12/21/2007 12:38:00 PM

0

On Dec 17, 7:49 pm, MonkeeSage <MonkeeS...@gmail.com> wrote:
> Hmmm...another thing...passing prc to #explicit_blk as an lval rather
> than invoking block_pass shaves another second off the time...
>
> def explicit_blk(blk)
> blk.call("baz")
> end
> n = 1_000_000
> prc = lambda { | y | y }
> Benchmark.bm(10) { | x |
> x.report("explicit") { n.times { explicit_blk(prc) } }
>
> }
>
> # =>
> user system total real
> explicit 5.030000 0.520000 5.550000 ( 5.774020)
>
> ...so I'm curious about two matters:
>
> 1.) Why does creating a Proc explicitly and passing it as a block_arg
> rather than using a literal block (see previous post) speed up the
> #explicit_blk benchmark 2 times, but doesn't have very much effect the
> #implicit_blk benchmark?
>
> 2.) Why is it less expensive to pass a Proc as an lval rather than as
> a block_arg?
>
> Anybody know?
>
> Regards,
> Jordan

Bump

Robert Dober

12/21/2007 4:40:00 PM

0

On Dec 17, 2007 9:11 AM, Chiyuan Zhang <pluskid@gmail.com> wrote:
<snip>
> def bar
> foo { yield }
> end

def bar
foo &Proc.new
end

HTH
Robert
--

http://ruby-smalltalk.blo...

---
All truth passes through three stages.
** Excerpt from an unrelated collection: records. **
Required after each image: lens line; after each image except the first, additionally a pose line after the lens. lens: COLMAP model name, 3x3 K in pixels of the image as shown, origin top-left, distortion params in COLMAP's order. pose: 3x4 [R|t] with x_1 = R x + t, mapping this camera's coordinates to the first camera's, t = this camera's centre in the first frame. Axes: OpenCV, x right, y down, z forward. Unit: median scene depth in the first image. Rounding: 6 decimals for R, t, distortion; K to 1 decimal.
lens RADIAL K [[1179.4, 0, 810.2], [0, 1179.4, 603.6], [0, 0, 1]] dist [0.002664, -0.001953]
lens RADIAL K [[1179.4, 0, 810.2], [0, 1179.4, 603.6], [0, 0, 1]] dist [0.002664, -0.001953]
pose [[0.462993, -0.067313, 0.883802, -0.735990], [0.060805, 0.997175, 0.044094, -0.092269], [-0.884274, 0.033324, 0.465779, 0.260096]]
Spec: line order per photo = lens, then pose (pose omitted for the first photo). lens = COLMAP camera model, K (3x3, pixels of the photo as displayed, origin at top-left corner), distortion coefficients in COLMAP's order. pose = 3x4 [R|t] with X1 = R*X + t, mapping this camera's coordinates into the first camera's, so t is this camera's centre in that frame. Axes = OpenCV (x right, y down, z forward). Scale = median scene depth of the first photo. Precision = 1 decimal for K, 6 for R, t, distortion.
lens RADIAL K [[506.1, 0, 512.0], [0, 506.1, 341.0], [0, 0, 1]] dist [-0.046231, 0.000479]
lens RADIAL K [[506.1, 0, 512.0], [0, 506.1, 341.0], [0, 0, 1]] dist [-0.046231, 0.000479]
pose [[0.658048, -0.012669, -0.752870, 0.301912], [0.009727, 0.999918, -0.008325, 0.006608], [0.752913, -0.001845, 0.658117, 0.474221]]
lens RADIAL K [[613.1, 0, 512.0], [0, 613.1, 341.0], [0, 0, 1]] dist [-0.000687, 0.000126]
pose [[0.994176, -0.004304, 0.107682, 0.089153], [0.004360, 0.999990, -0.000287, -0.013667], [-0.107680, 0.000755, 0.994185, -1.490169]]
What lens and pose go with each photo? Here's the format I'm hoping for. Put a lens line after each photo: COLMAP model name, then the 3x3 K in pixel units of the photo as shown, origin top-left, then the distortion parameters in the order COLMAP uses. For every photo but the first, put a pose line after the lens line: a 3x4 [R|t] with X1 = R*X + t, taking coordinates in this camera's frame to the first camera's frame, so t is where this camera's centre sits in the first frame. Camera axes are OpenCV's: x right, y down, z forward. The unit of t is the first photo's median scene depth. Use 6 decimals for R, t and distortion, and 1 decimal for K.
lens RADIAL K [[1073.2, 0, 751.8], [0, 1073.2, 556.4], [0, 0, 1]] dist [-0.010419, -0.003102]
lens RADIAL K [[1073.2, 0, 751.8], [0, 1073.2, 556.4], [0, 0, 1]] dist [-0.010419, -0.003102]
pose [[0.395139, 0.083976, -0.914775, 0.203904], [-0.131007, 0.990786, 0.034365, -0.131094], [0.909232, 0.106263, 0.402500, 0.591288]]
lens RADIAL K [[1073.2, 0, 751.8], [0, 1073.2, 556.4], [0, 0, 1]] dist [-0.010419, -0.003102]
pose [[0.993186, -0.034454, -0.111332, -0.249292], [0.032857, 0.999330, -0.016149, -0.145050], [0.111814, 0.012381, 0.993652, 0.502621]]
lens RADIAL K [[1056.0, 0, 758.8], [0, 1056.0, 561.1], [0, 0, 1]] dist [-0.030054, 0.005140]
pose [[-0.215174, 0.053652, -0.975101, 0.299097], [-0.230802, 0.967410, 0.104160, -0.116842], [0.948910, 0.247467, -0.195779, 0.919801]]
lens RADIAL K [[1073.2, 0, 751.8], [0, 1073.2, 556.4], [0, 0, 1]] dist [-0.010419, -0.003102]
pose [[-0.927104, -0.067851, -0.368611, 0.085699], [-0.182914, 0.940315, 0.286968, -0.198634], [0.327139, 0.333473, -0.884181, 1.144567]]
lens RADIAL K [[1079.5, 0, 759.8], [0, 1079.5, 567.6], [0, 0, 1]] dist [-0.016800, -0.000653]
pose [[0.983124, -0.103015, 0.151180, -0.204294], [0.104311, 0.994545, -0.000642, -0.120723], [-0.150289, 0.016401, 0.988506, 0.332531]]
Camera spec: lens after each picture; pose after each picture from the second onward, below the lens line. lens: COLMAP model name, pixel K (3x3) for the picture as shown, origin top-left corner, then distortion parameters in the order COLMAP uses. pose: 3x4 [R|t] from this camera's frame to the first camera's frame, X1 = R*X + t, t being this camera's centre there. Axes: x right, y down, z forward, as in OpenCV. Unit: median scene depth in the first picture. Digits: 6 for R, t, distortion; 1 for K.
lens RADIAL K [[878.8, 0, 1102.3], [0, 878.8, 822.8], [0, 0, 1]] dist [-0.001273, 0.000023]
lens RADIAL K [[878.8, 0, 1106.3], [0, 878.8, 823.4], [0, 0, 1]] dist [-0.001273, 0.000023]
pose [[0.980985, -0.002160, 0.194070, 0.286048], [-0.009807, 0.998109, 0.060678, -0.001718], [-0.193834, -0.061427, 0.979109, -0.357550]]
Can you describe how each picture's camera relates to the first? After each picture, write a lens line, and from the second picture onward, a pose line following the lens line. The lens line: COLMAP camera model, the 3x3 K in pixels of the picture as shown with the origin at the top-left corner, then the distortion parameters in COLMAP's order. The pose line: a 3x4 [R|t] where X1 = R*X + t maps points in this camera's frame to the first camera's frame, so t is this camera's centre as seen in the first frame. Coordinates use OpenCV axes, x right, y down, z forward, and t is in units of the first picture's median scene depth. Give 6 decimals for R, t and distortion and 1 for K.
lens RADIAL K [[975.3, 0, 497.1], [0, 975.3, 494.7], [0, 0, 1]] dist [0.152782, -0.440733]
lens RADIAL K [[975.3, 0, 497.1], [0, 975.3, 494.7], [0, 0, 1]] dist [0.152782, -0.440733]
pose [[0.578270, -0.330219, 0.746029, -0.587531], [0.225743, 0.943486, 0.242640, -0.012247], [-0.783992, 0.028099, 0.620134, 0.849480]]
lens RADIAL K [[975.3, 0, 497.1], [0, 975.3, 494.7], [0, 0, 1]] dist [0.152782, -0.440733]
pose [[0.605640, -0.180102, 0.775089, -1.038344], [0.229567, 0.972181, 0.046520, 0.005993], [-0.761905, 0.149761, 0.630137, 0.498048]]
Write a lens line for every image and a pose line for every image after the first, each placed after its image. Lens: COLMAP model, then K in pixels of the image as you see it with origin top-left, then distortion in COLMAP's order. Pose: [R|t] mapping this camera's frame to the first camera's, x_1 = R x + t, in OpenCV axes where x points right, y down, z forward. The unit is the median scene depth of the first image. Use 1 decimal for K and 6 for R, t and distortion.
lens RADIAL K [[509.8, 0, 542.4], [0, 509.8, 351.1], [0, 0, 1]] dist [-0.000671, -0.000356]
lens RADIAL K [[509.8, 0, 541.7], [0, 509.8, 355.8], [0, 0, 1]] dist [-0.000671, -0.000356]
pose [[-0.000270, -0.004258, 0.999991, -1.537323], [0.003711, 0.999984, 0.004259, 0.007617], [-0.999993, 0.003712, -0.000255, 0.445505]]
First, it is ridiculed. Second,
it is violently opposed. Third, it is accepted as being self-evident.
Schopenhauer (attr.)

MonkeeSage

12/24/2007 10:48:00 PM

0

On Dec 21, 6:38 am, MonkeeSage <MonkeeS...@gmail.com> wrote:
> On Dec 17, 7:49 pm, MonkeeSage <MonkeeS...@gmail.com> wrote:
>
>
>
> > Hmmm...another thing...passing prc to #explicit_blk as an lval rather
> > than invoking block_pass shaves another second off the time...
>
> > def explicit_blk(blk)
> > blk.call("baz")
> > end
> > n = 1_000_000
> > prc = lambda { | y | y }
> > Benchmark.bm(10) { | x |
> > x.report("explicit") { n.times { explicit_blk(prc) } }
>
> > }
>
> > # =>
> > user system total real
> > explicit 5.030000 0.520000 5.550000 ( 5.774020)
>
> > ...so I'm curious about two matters:
>
> > 1.) Why does creating a Proc explicitly and passing it as a block_arg
> > rather than using a literal block (see previous post) speed up the
> > #explicit_blk benchmark 2 times, but doesn't have very much effect the
> > #implicit_blk benchmark?
>
> > 2.) Why is it less expensive to pass a Proc as an lval rather than as
> > a block_arg?
>
> > Anybody know?
>
> > Regards,
> > Jordan
>
> Bump

Bump...anyone have any idea about the two questions I asked?